In Breve
- Cosa è successo a Lesina con le tartarughe marine?
- Si sono registrati episodi di morso da parte di tartarughe marine a bagnanti.
- Quali sono le cause di questi morsi?
- Potrebbero essere legati a comportamenti anomali di singoli individui o a fattori territoriali.
- Cosa fare in caso di avvistamento di una tartaruga?
- Non avvicinarsi, non toccarla e contattare le autorità competenti se necessario.

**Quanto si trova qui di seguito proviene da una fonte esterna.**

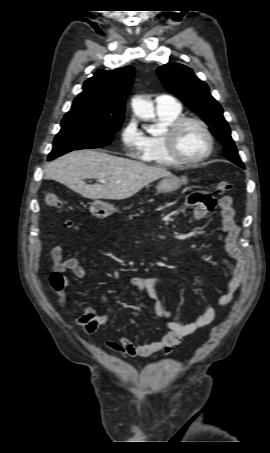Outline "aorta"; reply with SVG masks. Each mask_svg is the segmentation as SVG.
Wrapping results in <instances>:
<instances>
[{"instance_id": "obj_1", "label": "aorta", "mask_w": 270, "mask_h": 453, "mask_svg": "<svg viewBox=\"0 0 270 453\" xmlns=\"http://www.w3.org/2000/svg\"><path fill=\"white\" fill-rule=\"evenodd\" d=\"M134 114L142 120H150L155 117L154 106L152 102L141 96H136L131 102ZM148 132L154 133V129H148Z\"/></svg>"}]
</instances>
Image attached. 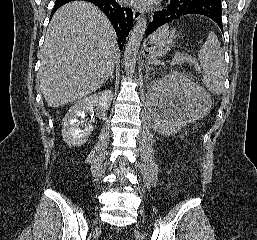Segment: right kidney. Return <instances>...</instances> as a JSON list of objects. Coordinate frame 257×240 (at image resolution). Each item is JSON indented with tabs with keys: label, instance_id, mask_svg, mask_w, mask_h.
<instances>
[{
	"label": "right kidney",
	"instance_id": "1",
	"mask_svg": "<svg viewBox=\"0 0 257 240\" xmlns=\"http://www.w3.org/2000/svg\"><path fill=\"white\" fill-rule=\"evenodd\" d=\"M113 100L111 90H104L97 94L77 101L65 115L62 122V136L70 147L81 146L86 143L93 130L92 123L86 120V113L97 106L100 112L109 109Z\"/></svg>",
	"mask_w": 257,
	"mask_h": 240
}]
</instances>
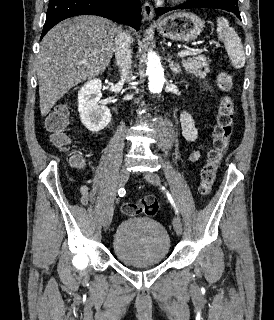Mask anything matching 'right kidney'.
<instances>
[{"mask_svg": "<svg viewBox=\"0 0 274 320\" xmlns=\"http://www.w3.org/2000/svg\"><path fill=\"white\" fill-rule=\"evenodd\" d=\"M102 84L99 78L90 80L78 92V112L80 120L89 132L104 130L112 120V114L107 106H100L99 100Z\"/></svg>", "mask_w": 274, "mask_h": 320, "instance_id": "ca27d5eb", "label": "right kidney"}]
</instances>
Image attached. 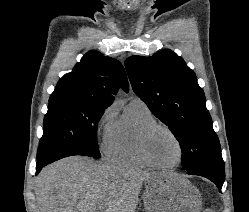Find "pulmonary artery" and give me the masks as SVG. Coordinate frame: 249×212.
Instances as JSON below:
<instances>
[{"label": "pulmonary artery", "instance_id": "e3ab8cb5", "mask_svg": "<svg viewBox=\"0 0 249 212\" xmlns=\"http://www.w3.org/2000/svg\"><path fill=\"white\" fill-rule=\"evenodd\" d=\"M135 101H140V102H142L140 99H134ZM144 103V102H143Z\"/></svg>", "mask_w": 249, "mask_h": 212}]
</instances>
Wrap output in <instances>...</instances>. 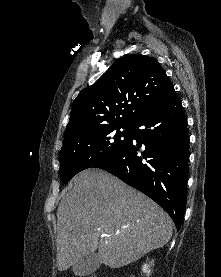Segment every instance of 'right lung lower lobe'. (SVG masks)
Masks as SVG:
<instances>
[{"label":"right lung lower lobe","mask_w":221,"mask_h":277,"mask_svg":"<svg viewBox=\"0 0 221 277\" xmlns=\"http://www.w3.org/2000/svg\"><path fill=\"white\" fill-rule=\"evenodd\" d=\"M132 128L129 144L93 167L112 173L149 196L179 230L186 208L189 136L175 90L141 114Z\"/></svg>","instance_id":"obj_1"}]
</instances>
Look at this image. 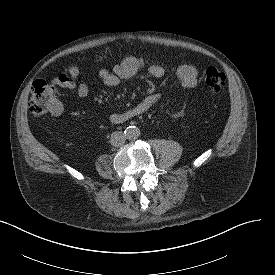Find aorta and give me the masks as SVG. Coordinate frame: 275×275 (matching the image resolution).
Masks as SVG:
<instances>
[{
	"label": "aorta",
	"mask_w": 275,
	"mask_h": 275,
	"mask_svg": "<svg viewBox=\"0 0 275 275\" xmlns=\"http://www.w3.org/2000/svg\"><path fill=\"white\" fill-rule=\"evenodd\" d=\"M125 136L129 140H135L140 136V129L136 126H129L125 129Z\"/></svg>",
	"instance_id": "762f6f07"
}]
</instances>
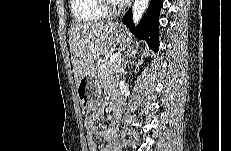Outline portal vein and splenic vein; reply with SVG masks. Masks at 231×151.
<instances>
[{"mask_svg":"<svg viewBox=\"0 0 231 151\" xmlns=\"http://www.w3.org/2000/svg\"><path fill=\"white\" fill-rule=\"evenodd\" d=\"M121 53H117V54H113V55H111L110 57H109V60L110 61H117L118 59H120L121 58Z\"/></svg>","mask_w":231,"mask_h":151,"instance_id":"1","label":"portal vein and splenic vein"}]
</instances>
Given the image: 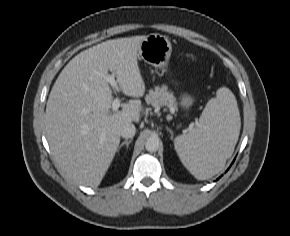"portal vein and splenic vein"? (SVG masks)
<instances>
[{
  "label": "portal vein and splenic vein",
  "mask_w": 290,
  "mask_h": 236,
  "mask_svg": "<svg viewBox=\"0 0 290 236\" xmlns=\"http://www.w3.org/2000/svg\"><path fill=\"white\" fill-rule=\"evenodd\" d=\"M107 81L110 83V85L116 90L119 91V87L117 84V81L115 80V76L114 74L109 75L107 77ZM120 107V99L119 98H115L112 102V110L113 111H117Z\"/></svg>",
  "instance_id": "1"
}]
</instances>
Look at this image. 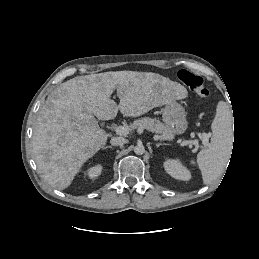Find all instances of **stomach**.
<instances>
[{"label":"stomach","mask_w":259,"mask_h":259,"mask_svg":"<svg viewBox=\"0 0 259 259\" xmlns=\"http://www.w3.org/2000/svg\"><path fill=\"white\" fill-rule=\"evenodd\" d=\"M162 118L165 126L169 128L173 134H183L188 128L185 110L176 101L167 104L163 108Z\"/></svg>","instance_id":"1"}]
</instances>
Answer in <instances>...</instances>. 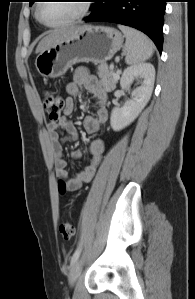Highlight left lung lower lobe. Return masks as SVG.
I'll use <instances>...</instances> for the list:
<instances>
[{
    "label": "left lung lower lobe",
    "mask_w": 195,
    "mask_h": 299,
    "mask_svg": "<svg viewBox=\"0 0 195 299\" xmlns=\"http://www.w3.org/2000/svg\"><path fill=\"white\" fill-rule=\"evenodd\" d=\"M85 22L105 21L136 28L148 35L162 52L166 0H94Z\"/></svg>",
    "instance_id": "left-lung-lower-lobe-1"
}]
</instances>
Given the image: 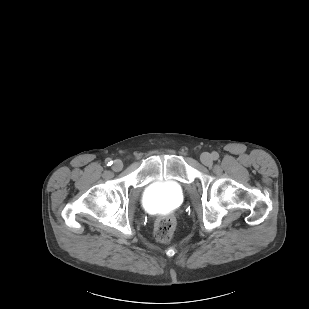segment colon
I'll return each instance as SVG.
<instances>
[{"label":"colon","mask_w":309,"mask_h":309,"mask_svg":"<svg viewBox=\"0 0 309 309\" xmlns=\"http://www.w3.org/2000/svg\"><path fill=\"white\" fill-rule=\"evenodd\" d=\"M176 227V220L172 216H163L155 225L154 235L157 241L166 243L171 240Z\"/></svg>","instance_id":"1"}]
</instances>
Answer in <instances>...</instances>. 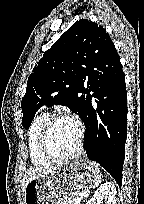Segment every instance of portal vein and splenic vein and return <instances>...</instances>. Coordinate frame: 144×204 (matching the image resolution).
I'll list each match as a JSON object with an SVG mask.
<instances>
[{
	"label": "portal vein and splenic vein",
	"mask_w": 144,
	"mask_h": 204,
	"mask_svg": "<svg viewBox=\"0 0 144 204\" xmlns=\"http://www.w3.org/2000/svg\"><path fill=\"white\" fill-rule=\"evenodd\" d=\"M76 203H77V204H79V203H80V198H78V199L76 200Z\"/></svg>",
	"instance_id": "portal-vein-and-splenic-vein-1"
}]
</instances>
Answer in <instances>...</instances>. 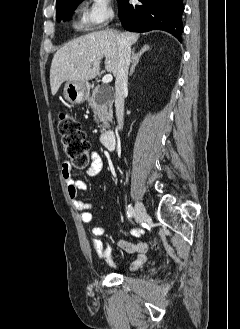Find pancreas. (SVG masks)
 <instances>
[{
    "mask_svg": "<svg viewBox=\"0 0 240 329\" xmlns=\"http://www.w3.org/2000/svg\"><path fill=\"white\" fill-rule=\"evenodd\" d=\"M89 106L93 109L94 119L97 124L101 122L99 128L101 132L110 128L109 122L112 120V105L113 99L110 95L106 96L102 92V88L97 86L93 91L92 95L87 97Z\"/></svg>",
    "mask_w": 240,
    "mask_h": 329,
    "instance_id": "obj_1",
    "label": "pancreas"
}]
</instances>
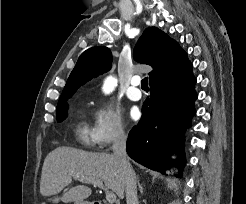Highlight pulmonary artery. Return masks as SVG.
<instances>
[{"instance_id": "e3ab8cb5", "label": "pulmonary artery", "mask_w": 246, "mask_h": 204, "mask_svg": "<svg viewBox=\"0 0 246 204\" xmlns=\"http://www.w3.org/2000/svg\"><path fill=\"white\" fill-rule=\"evenodd\" d=\"M140 84L139 77H133L131 80V85L127 90V97L132 101H138L142 98V93L139 90L138 86Z\"/></svg>"}]
</instances>
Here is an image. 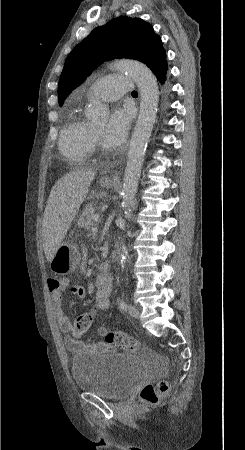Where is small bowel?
<instances>
[{
	"label": "small bowel",
	"instance_id": "small-bowel-1",
	"mask_svg": "<svg viewBox=\"0 0 245 450\" xmlns=\"http://www.w3.org/2000/svg\"><path fill=\"white\" fill-rule=\"evenodd\" d=\"M96 300L95 304L100 310H107L111 306V294L113 291V278L111 274H100L96 280ZM68 291L72 295L85 298L87 291L79 285H70V280L66 279L60 289L51 291V308L61 330L65 334V343L72 356H78L82 352H91L95 349H109V344L101 341L97 342L96 337H102L106 333L105 328H99L95 335L86 340H76L71 337V322L63 307L62 294Z\"/></svg>",
	"mask_w": 245,
	"mask_h": 450
}]
</instances>
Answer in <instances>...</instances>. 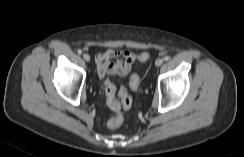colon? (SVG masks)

Nelle acque di Lesina, in Puglia, si sono verificati alcuni episodi in cui tartarughe marine hanno morso dei bagnanti. Sebbene questi eventi possano destare preoccupazione, i tecnici del progetto Life Turtlenest rassicurano che non ci sono evidenze di un aumento generalizzato dell’aggressività della specie. Gli episodi, infatti, sono estremamente rari e non consentono generalizzazioni statistiche.
Le cause di questi comportamenti anomali potrebbero essere legate a singoli individui o a fattori territoriali, difensivi o alimentari. La presenza concentrata di risorse vicino alla costa, insieme alla sovrapposizione tra la stagione balneare e la presenza di tartarughe Caretta caretta, potrebbe contribuire a queste interazioni.
Per affrontare la situazione, i tecnici suggeriscono di rafforzare l’informazione, il monitoraggio e la gestione delle interazioni tra tartarughe e bagnanti. È fondamentale sottolineare che la presenza di una tartaruga in acque di balneazione non rappresenta un’emergenza, ma richiede un’adeguata gestione per tutelare sia le persone che la fauna marina.
Legambiente, in questo contesto, ricorda che osservare un animale selvatico da vicino non autorizza a cercare il contatto. La confidenza con la presenza umana non rende un animale addomesticato, e avvicinarlo, toccarlo o alimentarlo può alterarne il comportamento, creando rischi sia per le persone che per gli animali stessi.
Il responsabile del progetto Life Turtlenest ha evidenziato l’importanza di informare turisti e operatori balneari, proponendo di dotare i litorali di cartelli informativi con indicazioni sui comportamenti corretti da adottare in caso di avvistamento di tartarughe.
In caso di avvistamento, è fondamentale rispettare la natura dell’esemplare, evitando di avvicinarsi, toccarlo, inseguirlo o alimentarlo. Se si notano comportamenti anomali o si sospetta che l’animale sia in difficoltà, è consigliabile contattare la Capitaneria di Porto, i centri di recupero o le associazioni ambientaliste di riferimento.
Inoltre, se si trovano tracce di nido, è importante non camminare sulla zona, non toccare le uova o la sabbia circostante, e non illuminare la tartaruga durante la deposizione. È consigliabile allontanarsi e segnalare l’evento agli organismi competenti.